Veterans are unique members of American society. I am lucky to have served in the military. I had the opportunity to experience firsthand things most people only read about. From the threat of North Korean nuclear proliferation to tension in the South China Sea to patrols in the Strait of Hormuz, my six years in the Navy left me with skills, experiences and perspectives you cannot find anywhere else.
Despite this, the transition to civilian life and getting a job is still a challenge for many of our veterans. Prior to working at NEI I wrote veterans policy for a 2014 gubernatorial candidate. I spent months researching issues, talking to veterans and trying to determine how best to support and serve these men and women. This experience allowed me to spend time studying the root cause of issues like unemployment.
I believe many Americans do not understand how diverse our veteran population is. I do not mean cultural or socioeconomic diversity. I mean the diverse set of experiences, skills and perspectives our veterans gain while in the military. To many Americans, a veteran is someone who served boots-on-the-ground in Vietnam or Fallujah.

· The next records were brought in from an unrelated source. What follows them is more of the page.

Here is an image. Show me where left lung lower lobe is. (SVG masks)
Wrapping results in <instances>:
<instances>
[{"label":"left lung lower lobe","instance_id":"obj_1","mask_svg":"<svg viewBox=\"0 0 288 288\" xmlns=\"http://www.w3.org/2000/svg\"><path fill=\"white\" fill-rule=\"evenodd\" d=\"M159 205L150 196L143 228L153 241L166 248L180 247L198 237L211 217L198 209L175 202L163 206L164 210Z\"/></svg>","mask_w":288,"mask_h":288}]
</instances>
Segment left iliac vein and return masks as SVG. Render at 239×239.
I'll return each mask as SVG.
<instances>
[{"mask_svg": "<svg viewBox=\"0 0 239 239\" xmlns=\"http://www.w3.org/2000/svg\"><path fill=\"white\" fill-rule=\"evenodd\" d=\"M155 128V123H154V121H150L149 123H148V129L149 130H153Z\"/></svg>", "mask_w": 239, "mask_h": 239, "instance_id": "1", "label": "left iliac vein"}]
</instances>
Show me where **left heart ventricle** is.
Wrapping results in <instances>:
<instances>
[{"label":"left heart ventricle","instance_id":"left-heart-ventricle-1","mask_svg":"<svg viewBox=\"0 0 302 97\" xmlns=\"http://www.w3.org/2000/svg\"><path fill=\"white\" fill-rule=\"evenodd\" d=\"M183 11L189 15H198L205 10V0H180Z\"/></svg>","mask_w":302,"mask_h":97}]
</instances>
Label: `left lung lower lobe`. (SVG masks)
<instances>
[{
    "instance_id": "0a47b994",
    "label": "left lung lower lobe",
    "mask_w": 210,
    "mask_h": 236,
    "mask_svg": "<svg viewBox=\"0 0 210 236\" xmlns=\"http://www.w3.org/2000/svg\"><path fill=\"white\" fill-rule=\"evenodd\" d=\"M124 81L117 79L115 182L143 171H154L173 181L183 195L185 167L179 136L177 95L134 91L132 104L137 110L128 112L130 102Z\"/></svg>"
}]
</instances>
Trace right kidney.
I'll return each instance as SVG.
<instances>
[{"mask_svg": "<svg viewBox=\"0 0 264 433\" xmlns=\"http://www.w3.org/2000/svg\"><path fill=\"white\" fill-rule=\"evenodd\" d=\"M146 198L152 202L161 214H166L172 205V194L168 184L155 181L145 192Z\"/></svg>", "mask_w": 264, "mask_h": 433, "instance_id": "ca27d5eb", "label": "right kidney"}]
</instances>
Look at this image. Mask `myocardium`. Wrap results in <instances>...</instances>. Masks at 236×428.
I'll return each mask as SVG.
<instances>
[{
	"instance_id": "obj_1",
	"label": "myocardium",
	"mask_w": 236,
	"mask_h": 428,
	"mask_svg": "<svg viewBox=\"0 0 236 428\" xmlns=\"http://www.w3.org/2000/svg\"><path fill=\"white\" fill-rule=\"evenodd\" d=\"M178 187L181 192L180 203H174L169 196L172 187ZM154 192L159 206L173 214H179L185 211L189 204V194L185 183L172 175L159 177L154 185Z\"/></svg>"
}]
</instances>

In reality, those veterans – who are among the bravest – represent a fraction of the 22 million veterans living in America.
On this Veterans Day, don’t thank a military member for their service; ask them about their experience. My father and I both spent time in the military. He served the military police as an enlisted Army soldier for three years in Germany between the Vietnam War and the Gulf War. I served as a Naval Officer for six years driving warships in the Western Pacific ocean in the post-9/11 era. We are both veterans. But if you get to know either of us, you will quickly find that our experiences were profoundly different. Neither of us spent time under fire, but we both have stories to tell.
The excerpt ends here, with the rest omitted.